Question

E and F are two independent events such that \(P(\overline{E}) = 0.6\) and \(P(E \cup F) = 0.6\). Find \(P(F)\) and \(P(\overline{E} \cup \overline{F})\).

Hint:

For independent events \(E\) and \(F\), always use the formula \(P(E \cap F) = P(E) \cdot P(F)\), and for unions and complements, apply the addition rule and complement rule carefully.

Answer 1

Step 1: Relationship between \(P(E)\) and \(P(\overline{E})\) We know that: \[ P(E) + P(\overline{E}) = 1. \] 

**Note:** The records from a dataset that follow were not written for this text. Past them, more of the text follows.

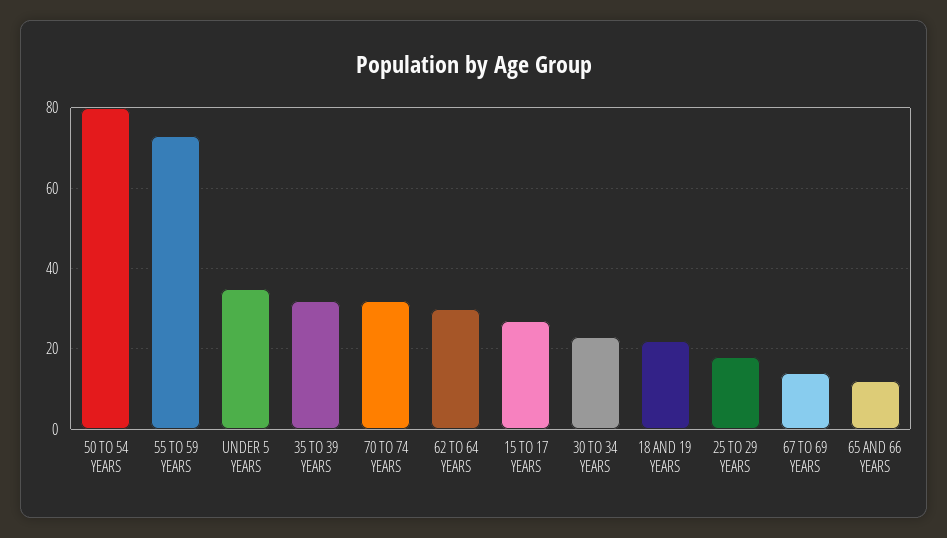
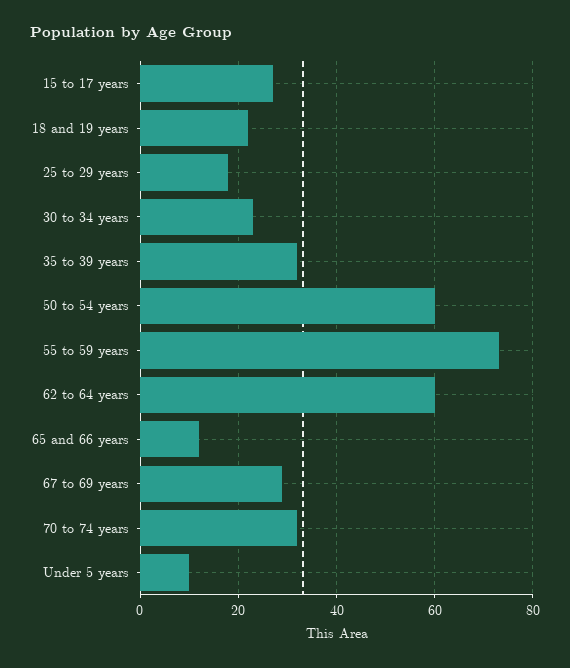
  {
-   "50 TO 54 YEARS": 80,
+   "50 TO 54 YEARS": 60,
    "55 TO 59 YEARS": 75,
-   "UNDER 5 YEARS": 35,
+   "UNDER 5 YEARS": 10,
    "35 TO 39 YEARS": 30,
    "70 TO 74 YEARS": 30,
-   "62 TO 64 YEARS": 30,
+   "62 TO 64 YEARS": 60,
    "15 TO 17 YEARS": 25,
    "30 TO 34 YEARS": 25,
    "18 AND 19 YEARS": 20,
    "25 TO 29 YEARS": 20,
-   "67 TO 69 YEARS": 15,
+   "67 TO 69 YEARS": 30,
    "65 AND 66 YEARS": 10
  }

Substituting \(P(\overline{E}) = 0.6\): \[ P(E) = 1 - 0.6 = 0.4. \] 

Step 2: Use the formula for \(P(E \cup F)\) For any two events \(E\) and \(F\), we have: \[ P(E \cup F) = P(E) + P(F) - P(E \cap F). \] Since \(E\) and \(F\) are independent, \(P(E \cap F) = P(E) \cdot P(F)\). 

Substituting this: \[ P(E \cup F) = P(E) + P(F) - P(E) \cdot P(F). \] Substitute \(P(E) = 0.4\) and \(P(E \cup F) = 0.6\): \[ 0.6 = 0.4 + P(F) - (0.4 \cdot P(F)). \] Simplify: \[ 0.6 = 0.4 + P(F) - 0.4P(F). \] \[ 0.6 - 0.4 = P(F)(1 - 0.4). \] \[ 0.2 = 0.6P(F). \] \[ P(F) = \frac{0.2}{0.6} = \frac{1}{3}. \] 

Step 3: Find \(P(\overline{E} \cup \overline{F})\) Using the complement rule: \[ P(\overline{E} \cup \overline{F}) = 1 - P(E \cap F). \] From the formula for complements: \[ P(E \cap F) = P(E) \cdot P(F). \] 

Substitute \(P(E) = 0.4\) and \(P(F) = \frac{1}{3}\): \[ P(E \cap F) = 0.4 \cdot \frac{1}{3} = \frac{2}{15}. \] 

Thus: \[ P(\overline{E} \cup \overline{F}) = 1 - P(E \cap F) = 1 - \frac{2}{15} = \frac{15}{15} - \frac{2}{15} = \frac{13}{15}. \] 

Final Answer: \[ P(F) = \frac{1}{3}, \quad P(\overline{E} \cup \overline{F}) = \frac{13}{15}. \]